I just watched Megamind 3D (7.1), The Secret Life of Pets (Atmos) and Upside Down 3D (5.1).
The Secret Life of Pets was the most disappointing sound wise. Despite the Atmos label, I actually went over and listened to my top middle side heights and they were DEAD during large segments. I mean nothing. No ambience, music, nothing. Bed surrounds were highly active. This comes down to poor mixing and nothing else as far as I can see. The problem seems to be some of these mixing guys have no idea WTF they're doing with Atmos, IMO. Too many soundtracks are all over the place.
Now by comparison, Megamind was AWESOME with Neural X. The bed soundtracks were clearly well defined to begin with (sounds all over the place all of the time including loads way behind me which often seems ignored on Atmos soundtracks for some unknown reason). Lots of overhead sounds, mixed pans and music overhead. It was better than the average Atmos or X soundtrack, IMO. Neural X is simply awesome with the overhead stuff.

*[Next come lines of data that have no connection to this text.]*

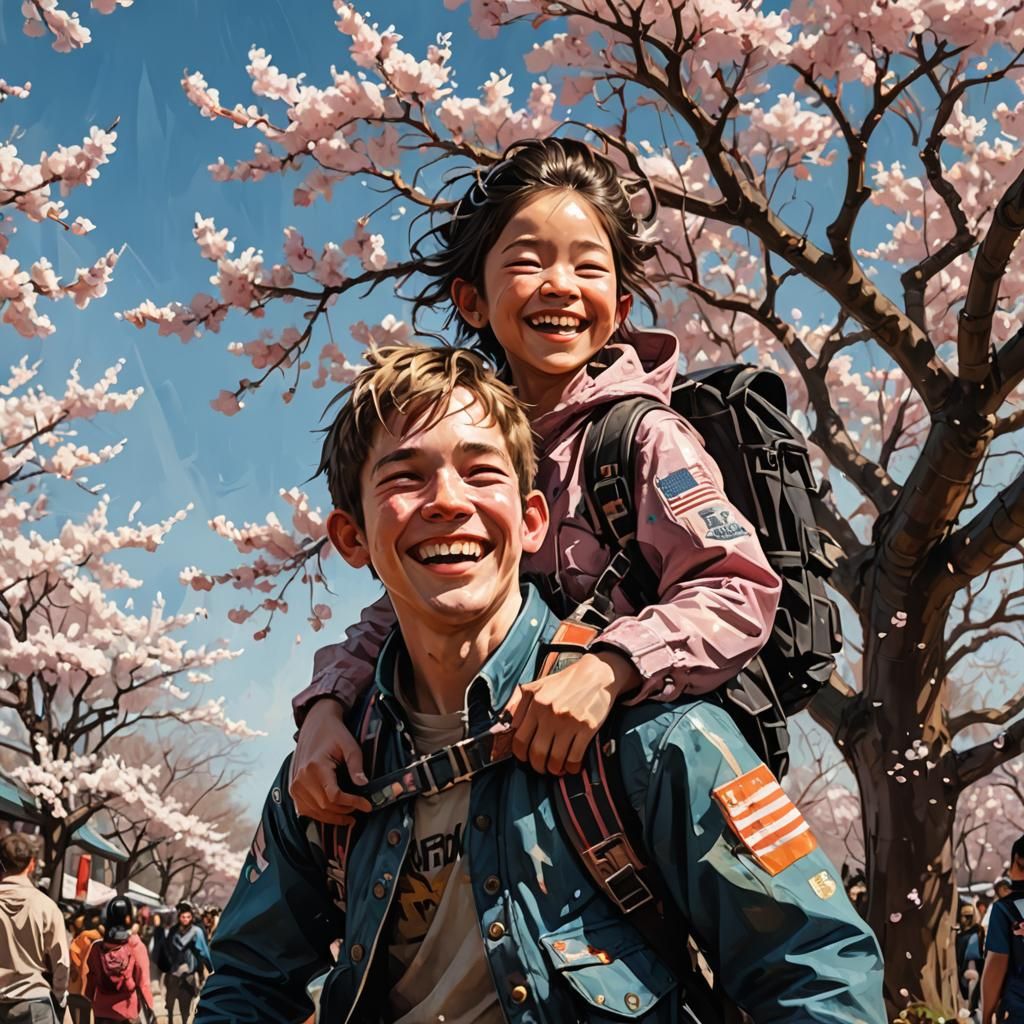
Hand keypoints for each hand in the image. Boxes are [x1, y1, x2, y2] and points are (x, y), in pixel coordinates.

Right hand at [289, 697, 371, 823]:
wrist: (315, 725)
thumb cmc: (334, 733)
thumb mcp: (350, 745)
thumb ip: (356, 765)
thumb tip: (363, 784)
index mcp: (315, 766)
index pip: (334, 795)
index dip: (352, 803)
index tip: (367, 805)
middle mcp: (301, 778)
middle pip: (325, 806)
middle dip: (345, 811)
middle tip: (361, 809)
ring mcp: (294, 785)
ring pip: (315, 811)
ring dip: (334, 817)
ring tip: (350, 817)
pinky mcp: (293, 789)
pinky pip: (306, 810)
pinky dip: (320, 815)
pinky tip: (333, 815)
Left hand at [495, 649, 640, 775]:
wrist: (597, 674)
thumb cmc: (565, 682)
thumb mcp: (537, 685)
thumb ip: (519, 703)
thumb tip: (508, 724)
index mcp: (535, 704)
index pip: (519, 740)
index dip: (521, 755)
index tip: (526, 759)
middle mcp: (549, 713)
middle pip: (536, 753)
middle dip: (538, 766)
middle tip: (542, 767)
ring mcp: (569, 721)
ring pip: (555, 759)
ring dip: (554, 769)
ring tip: (556, 768)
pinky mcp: (587, 727)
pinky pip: (575, 757)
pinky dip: (572, 768)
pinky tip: (572, 766)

Next was Upside Down (a weird movie if there ever was one with dual-gravity worlds, etc. etc.) and as you might imagine, that would imply TONS of things "should" be on the ceiling at points where the two worlds collide (in an office building no less) and despite being in 5.1 and you'd think that it couldn't get voices, explosions, etc. in the right position but they WERE! It didn't matter what the sound was, Neural X just seemed to "know" when it was happening in the other world on the ceiling. It was incredible, really. These weren't just birds, helicopters, etc., but voices, explosions, you name it (normal office sounds even) and the movie was in TrueHD/Dolby Digital, not even DTS (I forced Neural X). I'm more and more impressed by Neural X. It can turn canned tuna into a gourmet meal.
Overall, I'm actually starting to wonder if it wouldn't be better to watch the more disappointing Atmos soundtracks in Neural X. It might do a LOT better than poor film mixing engineers that are afraid to put things up top.